Let’s first look at the solutions side by side. The code below generates an image with 3 versions, from top to bottom: the “ground truth” (GT) solution as given by the regular forward simulation, in the middle the PINN reconstruction, and at the bottom the differentiable physics version.

# note, this requires previous runs of the forward-sim & PINN notebooks in the same environment
sol_gt=npfile=np.load("./temp/burgers-groundtruth-solution.npz")["arr_0"] 
sol_pi=npfile=np.load("./temp/burgers-pinn-solution.npz")["arr_0"] 
sol_dp=npfile=np.load("./temp/burgers-diffphys-solution.npz")["arr_0"] 

divider = np.ones([10,33])*-1. # we'll sneak in a block of -1s to show a black divider in the image
sbs = np.concatenate( [sol_gt, divider, sol_pi, divider, sol_dp], axis=0)

print("\nSolutions Ground Truth (top), PINN (middle) , DiffPhys (bottom):")
show_state(np.reshape(sbs,[N*3+20,33,1]))

Solutions Ground Truth (top), PINN (middle) , DiffPhys (bottom):

_images/3f826631d624b8efc07803e82216f0d536a06c9bc2e2f16e80f1366f54f1e3b4.png

It’s quite clearly visible here that the PINN solution (in the middle) recovers the overall shape of the solution, hence the temporal constraints are at least partially fulfilled. However, it doesn’t manage to capture the amplitudes of the GT solution very well.

The reconstruction from the optimization with a differentiable solver (at the bottom) is much closer to the ground truth thanks to an improved flow of gradients over the whole course of the sequence. In addition, it can leverage the grid-based discretization for both forward as well as backward passes, and in this way provide a more accurate signal to the unknown initial state. It is nonetheless visible that the reconstruction lacks certain “sharper” features of the GT version, e.g., visible in the bottom left corner of the solution image.

Let’s quantify these errors over the whole sequence:

err_pi = np.sum( np.abs(sol_pi-sol_gt)) / (STEPS*N)
err_dp = np.sum( np.abs(sol_dp-sol_gt)) / (STEPS*N)
print("MAE PINN: {:7.5f} \nMAE DP:   {:7.5f}".format(err_pi,err_dp))

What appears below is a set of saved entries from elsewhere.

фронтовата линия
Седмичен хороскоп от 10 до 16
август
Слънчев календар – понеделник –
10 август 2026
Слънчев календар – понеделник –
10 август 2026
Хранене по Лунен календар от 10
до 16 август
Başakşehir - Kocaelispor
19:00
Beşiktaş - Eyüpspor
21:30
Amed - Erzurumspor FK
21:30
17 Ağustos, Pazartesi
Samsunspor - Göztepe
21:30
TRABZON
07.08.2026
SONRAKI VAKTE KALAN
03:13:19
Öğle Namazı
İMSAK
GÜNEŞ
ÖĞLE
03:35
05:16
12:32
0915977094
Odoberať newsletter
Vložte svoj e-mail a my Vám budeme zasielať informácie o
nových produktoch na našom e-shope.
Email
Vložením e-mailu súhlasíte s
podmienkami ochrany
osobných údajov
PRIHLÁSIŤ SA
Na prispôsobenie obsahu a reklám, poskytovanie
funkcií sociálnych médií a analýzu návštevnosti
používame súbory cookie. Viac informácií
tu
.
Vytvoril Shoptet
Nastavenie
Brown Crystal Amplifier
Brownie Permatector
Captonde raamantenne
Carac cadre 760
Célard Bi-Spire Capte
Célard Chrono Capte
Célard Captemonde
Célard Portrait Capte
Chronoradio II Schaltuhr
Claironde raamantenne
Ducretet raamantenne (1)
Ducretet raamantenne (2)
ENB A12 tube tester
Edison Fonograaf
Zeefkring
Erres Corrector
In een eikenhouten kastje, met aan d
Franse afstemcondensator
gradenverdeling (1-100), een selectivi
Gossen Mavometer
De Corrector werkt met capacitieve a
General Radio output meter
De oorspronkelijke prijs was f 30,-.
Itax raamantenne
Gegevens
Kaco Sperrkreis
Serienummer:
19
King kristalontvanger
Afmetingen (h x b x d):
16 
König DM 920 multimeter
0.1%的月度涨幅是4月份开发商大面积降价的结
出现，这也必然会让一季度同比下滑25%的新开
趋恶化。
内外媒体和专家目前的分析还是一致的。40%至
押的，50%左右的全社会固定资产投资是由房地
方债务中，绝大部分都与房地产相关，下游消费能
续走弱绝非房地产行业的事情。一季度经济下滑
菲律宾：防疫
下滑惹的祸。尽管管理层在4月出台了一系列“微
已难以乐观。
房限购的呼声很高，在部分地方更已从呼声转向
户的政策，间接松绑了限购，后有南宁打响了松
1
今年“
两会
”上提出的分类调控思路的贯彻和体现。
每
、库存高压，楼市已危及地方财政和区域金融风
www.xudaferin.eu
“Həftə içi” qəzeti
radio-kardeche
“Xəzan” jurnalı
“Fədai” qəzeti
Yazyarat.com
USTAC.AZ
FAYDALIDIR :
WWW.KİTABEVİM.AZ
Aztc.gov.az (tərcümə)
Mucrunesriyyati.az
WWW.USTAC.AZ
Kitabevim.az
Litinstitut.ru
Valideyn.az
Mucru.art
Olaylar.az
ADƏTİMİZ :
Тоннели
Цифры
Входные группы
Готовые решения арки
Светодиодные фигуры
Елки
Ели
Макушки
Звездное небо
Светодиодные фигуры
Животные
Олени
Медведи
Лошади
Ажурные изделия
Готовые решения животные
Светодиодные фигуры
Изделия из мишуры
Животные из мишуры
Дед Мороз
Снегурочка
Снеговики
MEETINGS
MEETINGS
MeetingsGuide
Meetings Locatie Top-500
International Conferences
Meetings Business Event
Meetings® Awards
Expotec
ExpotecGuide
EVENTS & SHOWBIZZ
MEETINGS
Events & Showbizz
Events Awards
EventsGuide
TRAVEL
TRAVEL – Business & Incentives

print("\nError GT to PINN (top) , GT to DiffPhys (bottom):")
show_state(np.reshape( np.concatenate([sol_pi-sol_gt, divider, sol_dp-sol_gt],axis=0) ,[N*2+10,33,1]))

MAE PINN: 0.19298 
MAE DP:   0.06382

Error GT to PINN (top) , GT to DiffPhys (bottom):

_images/44e0575a9a2c42e327a7c1204cc1fe8ae631f0b063a79d974cd1aff1a86b02f1.png

That’s a pretty clear result: the PINN error is more than 3 times larger than the one from the Differentiable Physics (DP) reconstruction.

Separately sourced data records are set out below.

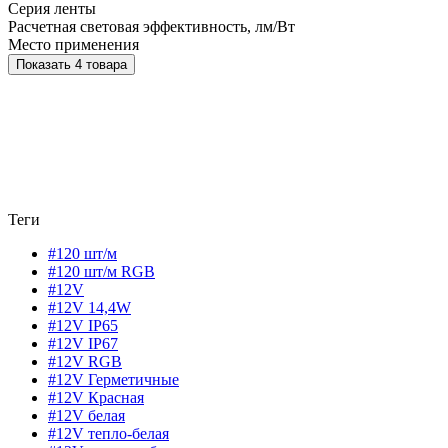
Серия ленты
Расчетная световая эффективность, лм/Вт
Место применения
Показать 4 товара
Теги
#120 шт/м
#120 шт/м RGB
#12V
#12V 14,4W
#12V IP65
#12V IP67
#12V RGB
#12V Герметичные
#12V Красная
#12V белая
#12V тепло-белая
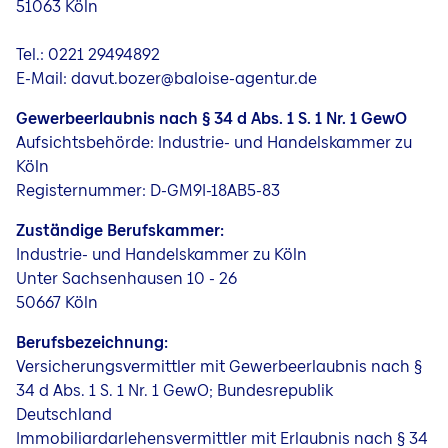
51063 Köln
Jobs
Tel.: 0221 29494892
E-Mail: davut.bozer@baloise-agentur.de
Gewerbeerlaubnis nach § 34 d Abs. 1 S. 1 Nr. 1 GewO
Aufsichtsbehörde: Industrie- und Handelskammer zu
Köln
Registernummer: D-GM9I-18AB5-83
Zuständige Berufskammer:
Industrie- und Handelskammer zu Köln
Unter Sachsenhausen 10 - 26
50667 Köln
Berufsbezeichnung:
Versicherungsvermittler mit Gewerbeerlaubnis nach §
34 d Abs. 1 S. 1 Nr. 1 GewO; Bundesrepublik
Deutschland
Immobiliardarlehensvermittler mit Erlaubnis nach § 34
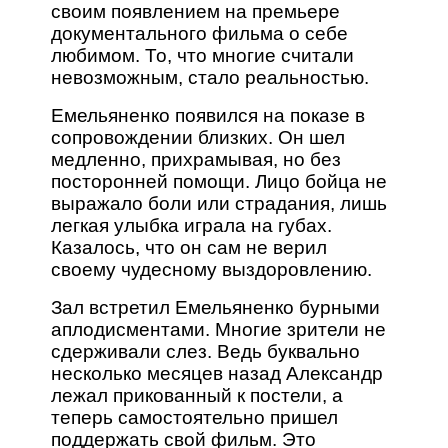
своим появлением на премьере
документального фильма о себе
любимом. То, что многие считали
невозможным, стало реальностью.
Емельяненко появился на показе в
сопровождении близких. Он шел
медленно, прихрамывая, но без
посторонней помощи. Лицо бойца не
выражало боли или страдания, лишь
легкая улыбка играла на губах.
Казалось, что он сам не верил
своему чудесному выздоровлению.
Зал встретил Емельяненко бурными
аплодисментами. Многие зрители не
сдерживали слез. Ведь буквально
несколько месяцев назад Александр
лежал прикованный к постели, а
теперь самостоятельно пришел
поддержать свой фильм. Это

This difference also shows clearly in the jointly visualized image at the bottom: the magnitudes of the errors of the DP reconstruction are much closer to zero, as indicated by the purple color above.

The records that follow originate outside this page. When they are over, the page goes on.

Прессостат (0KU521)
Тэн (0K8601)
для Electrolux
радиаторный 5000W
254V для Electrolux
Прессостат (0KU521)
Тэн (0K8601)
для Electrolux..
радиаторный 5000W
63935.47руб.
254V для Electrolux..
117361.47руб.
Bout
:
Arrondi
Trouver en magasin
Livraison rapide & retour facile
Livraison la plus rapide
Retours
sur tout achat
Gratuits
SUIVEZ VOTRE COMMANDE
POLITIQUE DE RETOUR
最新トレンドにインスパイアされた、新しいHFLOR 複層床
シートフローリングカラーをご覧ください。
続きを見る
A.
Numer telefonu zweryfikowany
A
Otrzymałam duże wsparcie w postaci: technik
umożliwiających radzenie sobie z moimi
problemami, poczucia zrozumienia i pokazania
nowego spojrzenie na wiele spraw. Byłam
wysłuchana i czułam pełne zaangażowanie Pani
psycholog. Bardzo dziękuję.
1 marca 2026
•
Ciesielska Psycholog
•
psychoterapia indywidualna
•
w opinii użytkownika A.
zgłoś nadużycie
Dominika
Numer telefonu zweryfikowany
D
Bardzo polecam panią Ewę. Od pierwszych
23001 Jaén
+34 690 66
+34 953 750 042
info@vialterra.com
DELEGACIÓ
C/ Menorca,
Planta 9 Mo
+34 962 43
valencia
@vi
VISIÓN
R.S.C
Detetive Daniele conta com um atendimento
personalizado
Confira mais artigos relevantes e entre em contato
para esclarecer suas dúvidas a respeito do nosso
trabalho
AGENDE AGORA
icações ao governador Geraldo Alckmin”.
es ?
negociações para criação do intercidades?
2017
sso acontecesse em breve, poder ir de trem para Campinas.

A simple direct reconstruction problem like this one is always a good initial test for a DP solver. It can be tested independently before moving on to more complex setups, e.g., coupling it with an NN. If the direct optimization does not converge, there’s probably still something fundamentally wrong, and there’s no point involving an NN.

Now we have a first example to show similarities and differences of the two approaches. In the next section, we’ll present a discussion of the findings so far, before moving to more complex cases in the following chapter.

Next steps#

As before, there’s variety of things that can be improved and experimented with using the code above:

You can try to adjust the training parameters to further improve the reconstruction.
Activate a different optimizer, and observe the changing (not necessarily improved) convergence behavior.
Vary the number of steps, or the resolution of the simulation and reconstruction.
Try adding @jit_compile in a line before loss_function. This will incude a one-time compilation cost, but greatly speed up the optimization.